When Draco had stopped sobbing, Harry reached into his sleeve and unclipped the holster he’d kept there for nearly three years. Draco’s wand. The only piece of the blonde he still had. A foolish talisman he’d kept to convince himself that Draco could one day come home, come back and be his again.
But Harry could not and would not hold him back. Draco deserved to soar and Harry would not be the chains that shackled him.
“Here,” he said, soft and gentle. “I kept it safe for you.”
He took it, wonder blossoming over his face and he smiled at Harry. So warm, so true that he had to look away.
“I-thank you. Harry, you-you have no idea how much you’ve saved me. Past, present, future.”

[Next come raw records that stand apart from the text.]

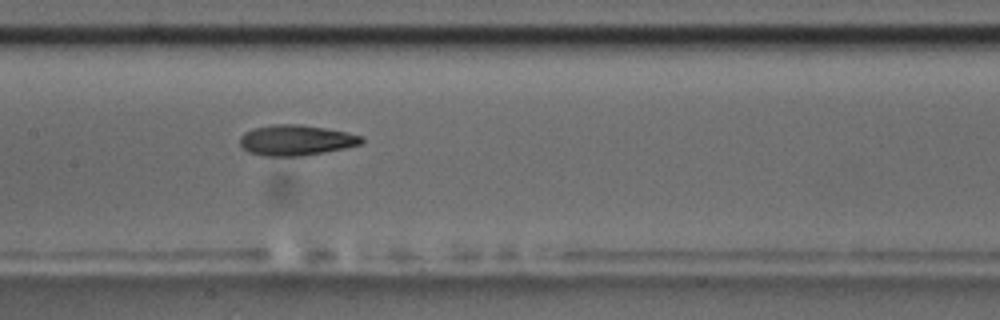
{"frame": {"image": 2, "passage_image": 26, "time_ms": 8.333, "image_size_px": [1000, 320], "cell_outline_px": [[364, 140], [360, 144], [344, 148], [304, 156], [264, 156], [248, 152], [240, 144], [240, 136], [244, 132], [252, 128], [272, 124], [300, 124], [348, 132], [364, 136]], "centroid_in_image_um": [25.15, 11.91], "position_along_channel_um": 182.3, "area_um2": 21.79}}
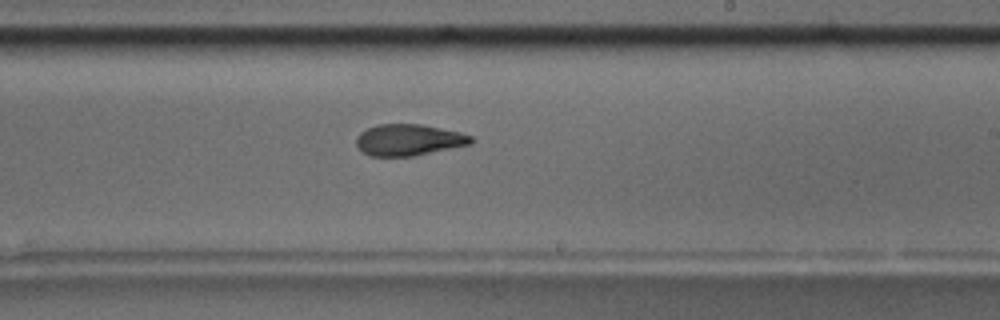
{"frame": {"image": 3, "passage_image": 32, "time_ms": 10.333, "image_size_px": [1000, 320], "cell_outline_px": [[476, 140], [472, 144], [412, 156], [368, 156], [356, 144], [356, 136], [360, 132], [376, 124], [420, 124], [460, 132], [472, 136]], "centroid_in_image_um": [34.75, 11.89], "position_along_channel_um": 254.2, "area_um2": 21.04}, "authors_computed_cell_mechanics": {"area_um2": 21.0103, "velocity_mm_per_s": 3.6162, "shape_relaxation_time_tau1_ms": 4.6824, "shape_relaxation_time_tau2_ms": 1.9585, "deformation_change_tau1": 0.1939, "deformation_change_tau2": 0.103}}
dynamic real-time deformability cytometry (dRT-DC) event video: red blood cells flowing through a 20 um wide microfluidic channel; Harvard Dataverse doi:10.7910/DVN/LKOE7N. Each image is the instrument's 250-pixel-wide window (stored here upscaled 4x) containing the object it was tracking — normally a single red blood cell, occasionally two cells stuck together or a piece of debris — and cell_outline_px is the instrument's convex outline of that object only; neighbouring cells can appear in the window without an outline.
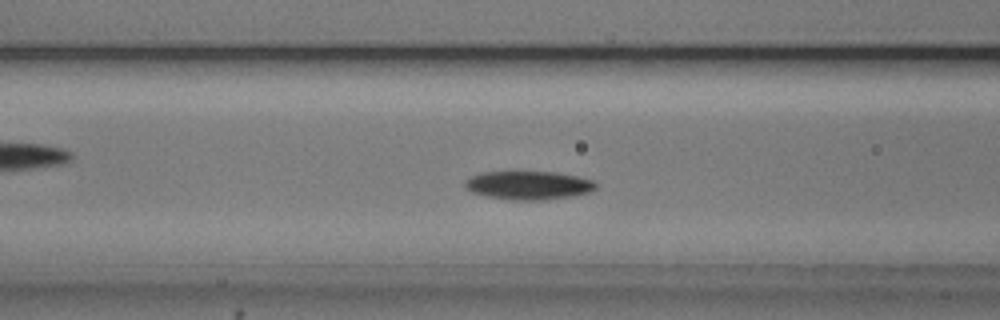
{"species": "common noctule bat (a hibernating species)", "species_latin": "Nyctalus noctula", "temperature_condition": "cold", "stored_images_in_passage": 51, "camera_frame_rate_fps": 3000, "um_per_image_px": 0.085, "animal": {"sex": "male", "body_mass_g": 20.5, "forearm_length_mm": 52.5}, "frame": {"image": 1, "passage_image": 18, "time_ms": 5.667, "image_size_px": [1000, 320], "cell_outline_px": [[596, 188], [592, 192], [568, 196], [540, 200], [508, 200], [488, 196], [472, 192], [464, 188], [464, 180], [468, 176], [480, 172], [556, 172], [576, 176], [592, 180], [596, 184]], "centroid_in_image_um": [44.86, 15.74], "position_along_channel_um": 121.7, "area_um2": 21.79}}
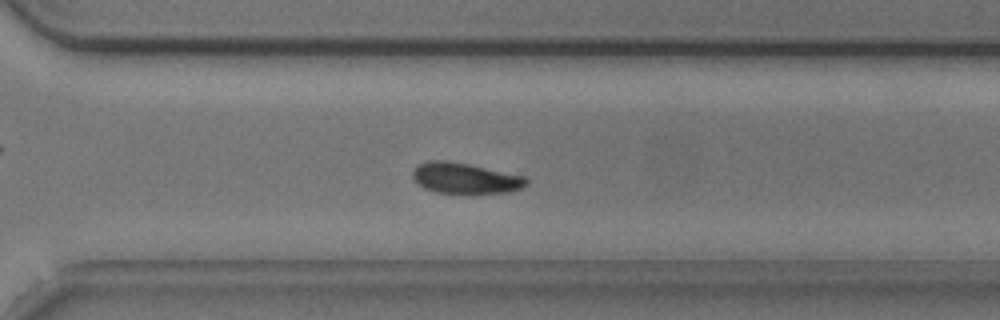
{"frame": {"image": 2, "passage_image": 35, "time_ms": 11.333, "image_size_px": [1000, 320], "cell_outline_px": [[528, 184], [520, 188], [508, 192], [460, 196], [436, 192], [424, 188], [412, 176], [412, 172], [420, 164], [428, 160], [444, 160], [468, 164], [524, 176], [528, 180]], "centroid_in_image_um": [39.55, 15.19], "position_along_channel_um": 331.1, "area_um2": 20.81}}
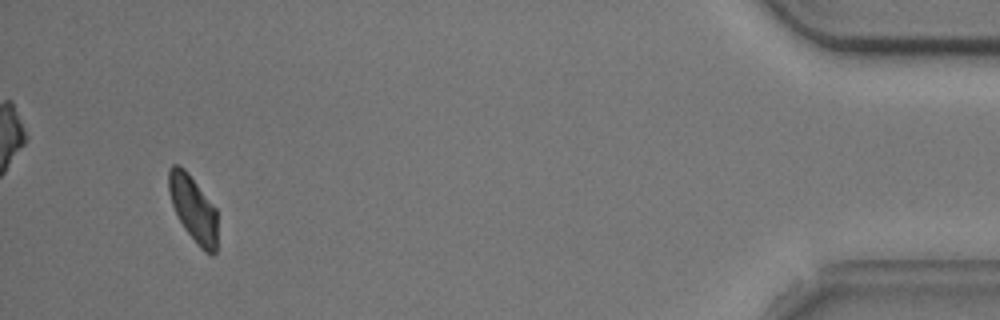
{"frame": {"image": 3, "passage_image": 48, "time_ms": 15.667, "image_size_px": [1000, 320], "cell_outline_px": [[216, 252], [212, 256], [200, 248], [184, 228], [172, 204], [168, 192], [168, 168], [172, 164], [176, 164], [184, 168], [188, 172], [216, 208]], "centroid_in_image_um": [16.41, 17.71], "position_along_channel_um": 418.8, "area_um2": 18.67}, "authors_computed_cell_mechanics": {"area_um2": 20.9814, "velocity_mm_per_s": 3.7065, "shape_relaxation_time_tau1_ms": 2.4315, "shape_relaxation_time_tau2_ms": null, "deformation_change_tau1": 0.1081, "deformation_change_tau2": null}}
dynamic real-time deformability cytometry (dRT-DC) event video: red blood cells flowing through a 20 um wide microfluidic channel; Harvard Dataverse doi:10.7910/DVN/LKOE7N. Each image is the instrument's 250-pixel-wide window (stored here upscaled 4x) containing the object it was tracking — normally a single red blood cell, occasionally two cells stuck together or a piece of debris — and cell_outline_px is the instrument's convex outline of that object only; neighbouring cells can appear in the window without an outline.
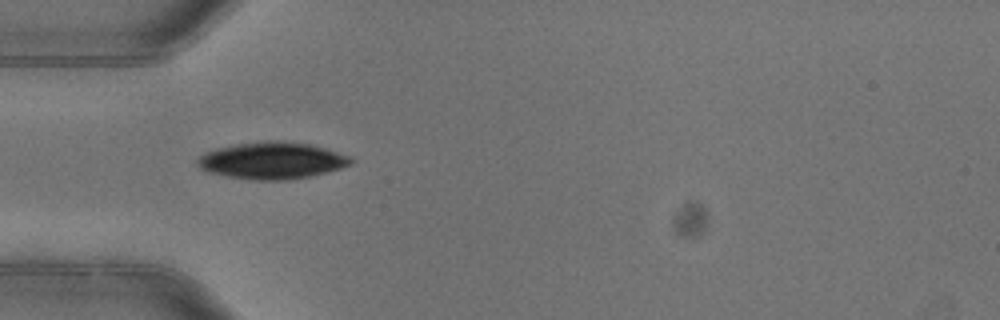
{"species": "common noctule bat (a hibernating species)", "species_latin": "Nyctalus noctula", "temperature_condition": "warm", "stored_images_in_passage": 3, "camera_frame_rate_fps": 3000, "um_per_image_px": 0.085, "animal": {"sex": "female"}, "frame": {"image": 1, "passage_image": 1, "time_ms": 0.0, "image_size_px": [1000, 320], "cell_outline_px": [[356, 160], [352, 164], [328, 172], [312, 176], [292, 180], [252, 180], [224, 176], [208, 172], [200, 168], [196, 164], [196, 160], [204, 152], [216, 148], [236, 144], [264, 140], [280, 140], [312, 144], [348, 156]], "centroid_in_image_um": [23.11, 13.65], "position_along_channel_um": 61.9, "area_um2": 33.41}}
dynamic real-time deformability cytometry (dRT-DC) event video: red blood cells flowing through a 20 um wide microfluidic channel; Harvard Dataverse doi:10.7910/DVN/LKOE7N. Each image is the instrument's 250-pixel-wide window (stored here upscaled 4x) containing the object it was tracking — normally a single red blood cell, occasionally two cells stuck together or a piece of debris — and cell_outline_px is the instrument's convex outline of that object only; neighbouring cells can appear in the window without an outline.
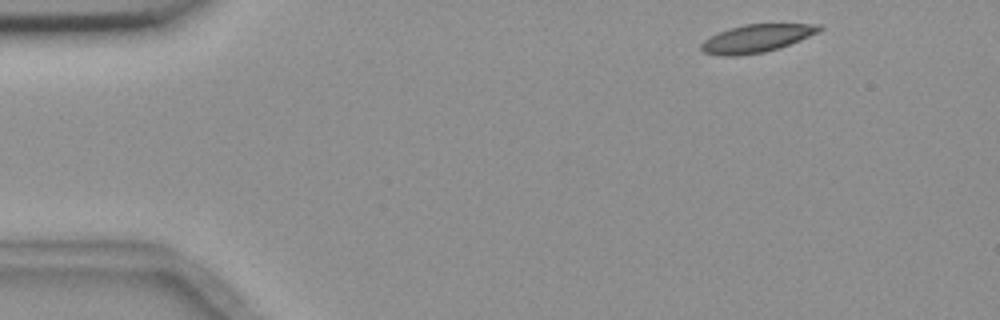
{"species": "common noctule bat (a hibernating species)", "species_latin": "Nyctalus noctula", "temperature_condition": "room temperature", "stored_images_in_passage": 4, "camera_frame_rate_fps": 3000, "um_per_image_px": 0.085, "animal": {"sex": "female", "body_mass_g": 18.4}, "frame": {"image": 1, "passage_image": 1, "time_ms": 0.0, "image_size_px": [1000, 320], "cell_outline_px": [[824, 28], [800, 40], [780, 48], [764, 52], [732, 56], [724, 56], [704, 52], [700, 48], [700, 44], [704, 40], [728, 28], [744, 24], [820, 24]], "centroid_in_image_um": [64.3, 3.26], "position_along_channel_um": 20.7, "area_um2": 18.96}}
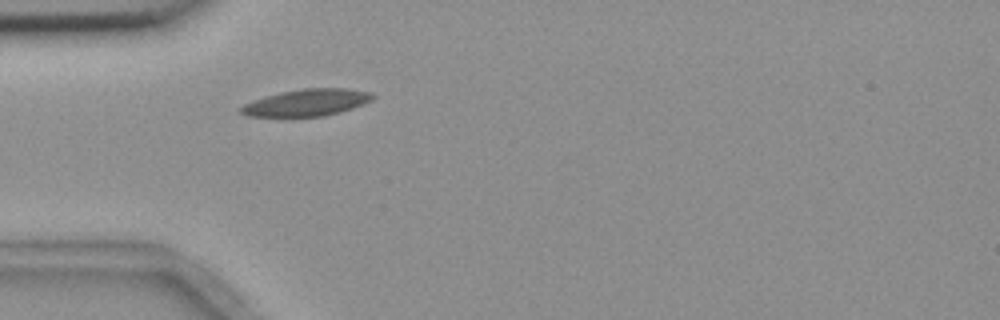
{"frame": {"image": 2, "passage_image": 4, "time_ms": 3.333, "image_size_px": [1000, 320], "cell_outline_px": [[376, 96], [372, 100], [352, 108], [340, 112], [324, 116], [248, 116], [240, 112], [240, 108], [244, 104], [264, 96], [280, 92], [300, 88], [348, 88], [372, 92]], "centroid_in_image_um": [26.11, 8.7], "position_along_channel_um": 58.9, "area_um2": 20.63}}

“You’ve saved me too,” Harry said and settled back down, space now carefully maintained between them. “Go on then, tell me about your life in France. Theo, your books, all your adventures."
So they stayed there on the slightly wet grass, far away from the partygoers, listening to each other’s tales of the world. The war, their lives after the war, everything and nothing.
The closest Harry had come to peace since what felt like forever.
When Hermione and Ron found them much later, both of them too tipsy to walk, Hermione gave a great shriek.
“Have you two been fighting?”
Belatedly, Harry realised that his lip was split and Draco’s cheek had a wide gash on it. The fight had been easily forgotten.
“Of course we have, don’t fret yourself into a tizzy Granger,” struggling up, Draco caught Hermione up in a twirl that left her laughing helplessly. “You look absolutely divine. You’re a lucky man, Weasley.”
Ron smiled at Draco and Harry struggled up himself. He felt loopy, the bottle of firewhiskey had long since been depleted, but that hole in his chest had shrunk. It was manageable now, breathable.
He caught Hermione up as Draco let her go, “I think the beautiful bride owes me a dance. What do you say ‘Mione?”
“Careful he doesn’t break your toes,” Ron called out, grinning. Draco nodded along seriously at his side. "We tried to practice the waltz together and I came home with blue feet. Blue feet, Hermione!"
“Truly he's a terrible dancer, Granger. I wouldn’t touch him with a ten foot pole.”
“Oi, you two. What is it insult Harry day?”
“We should make it a national holiday, shouldn’t we Weaslebee? I expect it'll be great fun."
And so, the four of them ambled back to the party, leaning against one another. It was startling similar to how they’d functioned at Hogwarts and Harry thought that whatever had been broken in a dankly lit bathroom with three boys beyond terrified, was slowly mending itself back together again. Better than it had ever been before.